Visualizing individual microtubules using bright-field microscopy

TL;DR

This paper presents a simple, cost-effective bright-field microscopy method enhanced with digital image processing to visualize and track individual microtubules, enabling biophysical studies without specialized optics.

Contribution

It introduces a novel approach combining conventional microscopy with digital processing to visualize single microtubules, accessible for educational and research purposes.

Findings

Successful imaging of individual microtubules using standard microscopes.
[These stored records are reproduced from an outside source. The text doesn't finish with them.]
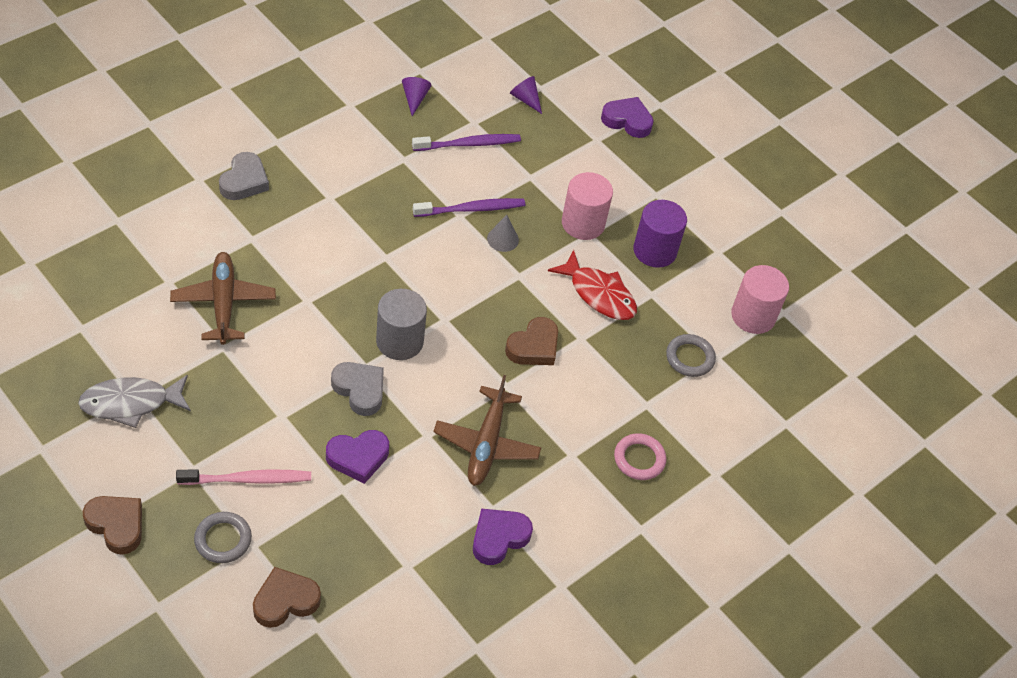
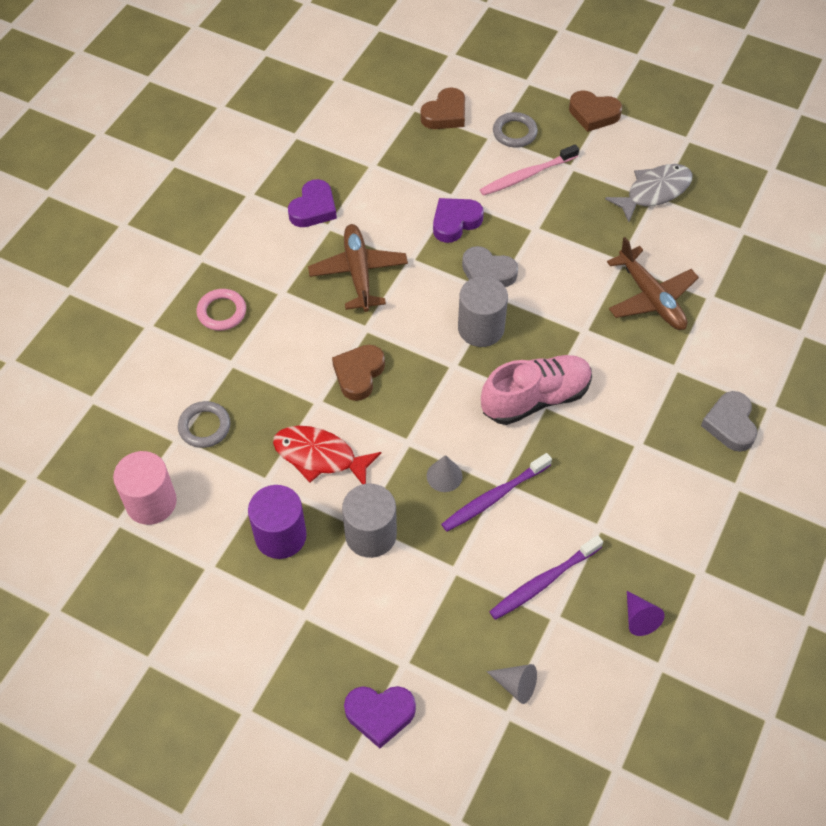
camera: 165 degrees right, 5 degrees up
(390, 264) = (535, 398): none -> pink shoe
(525, 99) = (515, 685): purple cone -> grey cone
(583, 223) = (370, 534): pink cylinder -> grey cylinder

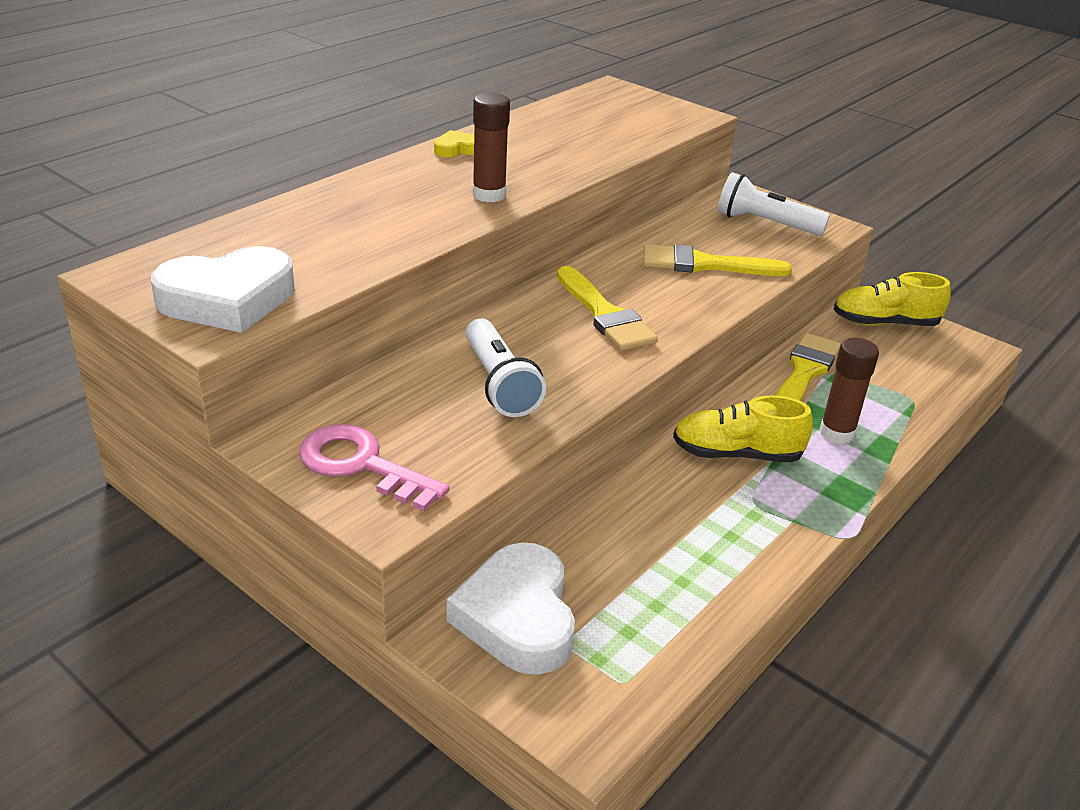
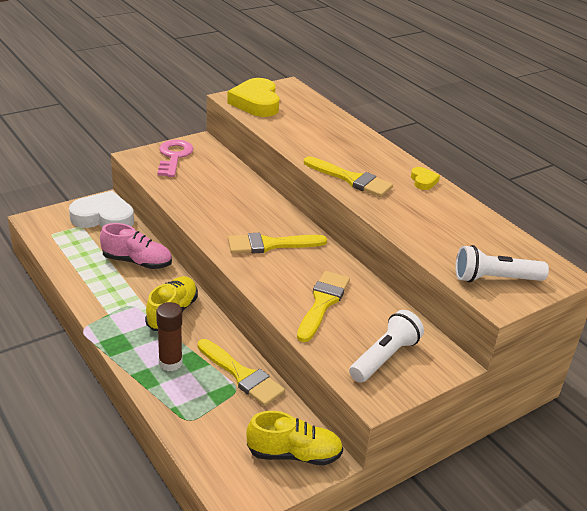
camera: 105 degrees right, 0 degrees up
(228, 299) = (256, 103): white heart -> yellow heart
(361, 465) = (174, 156): pink key -> pink key turned 45 degrees counterclockwise
(489, 195) = (351, 179): brown glue stick -> yellow brush
(499, 384) = (216, 198): white flashlight -> white flashlight (495, 279)
(636, 525) = (137, 262): none -> pink shoe
(885, 323) = (294, 454): yellow shoe -> yellow shoe turned 75 degrees clockwise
Effective discrimination of microtubule light scattering through digital processing.

Application demonstrated by tracking kinesin-driven microtubule motion.

Abstract

Microtubules are filament-shaped, polymeric proteins (~25 nm in diameter) involved in cellular structure and organization. We demonstrate the imaging of individual microtubules using a conventional bright-field microscope, without any additional phase or polarization optics. Light scattered by microtubules is discriminated through extensive use of digital image-processing, thus removing background, reducing noise and enhancing contrast. The setup builds on a commercial microscope, with the inclusion of a minimal and inexpensive set of components, suitable for implementation in the student laboratory. We show how this technique can be applied to a demonstrative biophysical assay, by tracking the motions of microtubules driven by the motor protein kinesin.